La présidente de la Chambre, Nancy Pelosi, qui a bloqué un véritable effort de destitution de la Commission judiciaire de la Chambre, a affirmé dans une déclaration: «Si le président a fait ce qui a été allégué, alors il s'engage dans un dangereux champ de mines qui pourraient avoir de graves répercussions sur son administration et notre démocratie.»

De nombreux démocrates de la Chambre et du Sénat sont allés plus loin, citant en particulier le prétendu échange d'aide militaire pour une collaboration contre Biden. Le sénateur Brian Schatz (D-Hawaii) a écrit sur Twitter: «Tout cela est impardonnable». «Ce n'est pas une mince affaire. Nous avons besoin de plus de faits, mais nous serions négligents dans notre devoir de ne pas poursuivre les faits où qu'ils mènent.»

Dans un éditorial commun du Washington Post de dimanche, George Conway, le mari de Kellyanne Conway, l'une des plus proches collaboratrices de Trump, et Neal Katyal, ancien solliciteur général des États-Unis, ont exhorté Trump à la destitution, l'appelant, dans un langage à la Watergate, «un cancer à la présidence».

Le Post lui-même a écrit dans son propre éditorial: «Si les comptes-rendus que nous avons entendus sont exacts, Trump est coupable d'abus flagrant de ses fonctions... Le fait que le président utilise l'aide militaire affectée par le Congrès pour faire pression sur un autre gouvernement afin qu'il enquête sur un de ses opposants potentiels lors des élections de 2020 constitue un abus de pouvoir manifeste.»

Pour tous ces opposants à Trump au sein de la classe dirigeante américaine, l'affaire ukrainienne est l'occasion de réaffirmer les premières affirmations faites au cours de la campagne antirusse qui a déclenché la longue enquête du Conseiller spécial Robert Mueller. Mettre l’accent sur les efforts de Trump visant à obtenir le soutien du gouvernement ukrainien aux élections de 2020 a pour but de légitimer l'affirmation bidon selon laquelle le soutien du gouvernement russe est responsable de la victoire de Trump aux élections de 2016.

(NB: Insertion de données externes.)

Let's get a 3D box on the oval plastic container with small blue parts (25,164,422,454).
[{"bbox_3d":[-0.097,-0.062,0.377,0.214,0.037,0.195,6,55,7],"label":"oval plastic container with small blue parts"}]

Comme le WSWS l'a expliqué à plusieurs reprises, la campagne anti-Russie est un conflit entre deux fractions également réactionnaires au sein de l'élite dirigeante américaine, en grande partie motivée par des divergences sur la politique étrangère. Les démocrates, avec l'appui d'une grande partie de l'appareil de renseignement militaire et de la presse, s'opposent à tout affaiblissement de la position conflictuelle à l'égard de la Russie qui a été adoptée pendant le second mandat d'Obama et a trouvé une expression particulièrement réactionnaire en Ukraine, dans la guerre civile syrienne et dans la montée de l'OTAN en Europe orientale.

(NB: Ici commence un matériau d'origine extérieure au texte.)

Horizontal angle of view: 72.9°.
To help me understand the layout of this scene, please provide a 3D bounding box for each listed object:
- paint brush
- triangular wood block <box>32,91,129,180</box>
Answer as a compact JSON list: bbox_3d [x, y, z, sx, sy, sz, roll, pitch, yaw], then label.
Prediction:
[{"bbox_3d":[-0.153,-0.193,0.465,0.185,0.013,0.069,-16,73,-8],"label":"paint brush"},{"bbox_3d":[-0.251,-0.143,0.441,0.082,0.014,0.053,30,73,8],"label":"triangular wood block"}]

Alors que Trump emploie des méthodes de gouvernement de plus en plus autoritaires, comme le montre l'affaire ukrainienne, mais beaucoup plus sinistre dans ses attaques contre les droits démocratiques, en particulier ceux des immigrants et des réfugiés, les démocrates utilisent la campagne anti-Russie pour faire campagne contre la dissidence sur Internet, affirmant que les divisions sociales en Amérique sont créées par des trolls et des agents numériques russes, non par des inégalités économiques toujours plus grandes dans le pays le plus inégalitaire des plus importants pays capitalistes.

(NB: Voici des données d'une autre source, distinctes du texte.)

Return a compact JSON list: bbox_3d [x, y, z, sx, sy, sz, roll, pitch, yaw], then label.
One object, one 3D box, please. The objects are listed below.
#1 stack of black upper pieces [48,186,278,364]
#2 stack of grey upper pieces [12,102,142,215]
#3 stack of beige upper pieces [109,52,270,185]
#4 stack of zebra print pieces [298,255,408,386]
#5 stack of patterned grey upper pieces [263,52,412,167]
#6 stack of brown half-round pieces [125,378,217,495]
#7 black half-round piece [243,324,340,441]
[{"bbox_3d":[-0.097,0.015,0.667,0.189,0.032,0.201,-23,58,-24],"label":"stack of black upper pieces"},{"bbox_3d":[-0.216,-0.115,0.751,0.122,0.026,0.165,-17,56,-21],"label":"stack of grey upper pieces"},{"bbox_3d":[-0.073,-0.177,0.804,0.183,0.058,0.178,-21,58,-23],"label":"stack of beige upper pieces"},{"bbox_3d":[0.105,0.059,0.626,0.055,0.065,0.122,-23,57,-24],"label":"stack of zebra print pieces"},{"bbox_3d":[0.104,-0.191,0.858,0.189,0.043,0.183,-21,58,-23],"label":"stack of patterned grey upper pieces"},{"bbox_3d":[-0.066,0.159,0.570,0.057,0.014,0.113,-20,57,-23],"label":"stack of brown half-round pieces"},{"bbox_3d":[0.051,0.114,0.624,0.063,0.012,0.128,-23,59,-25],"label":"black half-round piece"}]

La nouvelle étape de la crise politique ouverte par les révélations ukrainiennes pourrait produire de nouvelles surprises. Les démocrates du Congrès exigent la publication de la plainte des dénonciateurs qui a mis en lumière l'appel téléphonique de l'Ukraine, ainsi qu'une transcription de l'appel. Trump doit rencontrer Zelensky mercredi pour la première fois, en marge de la session de l'Assemblée générale des Nations Unies.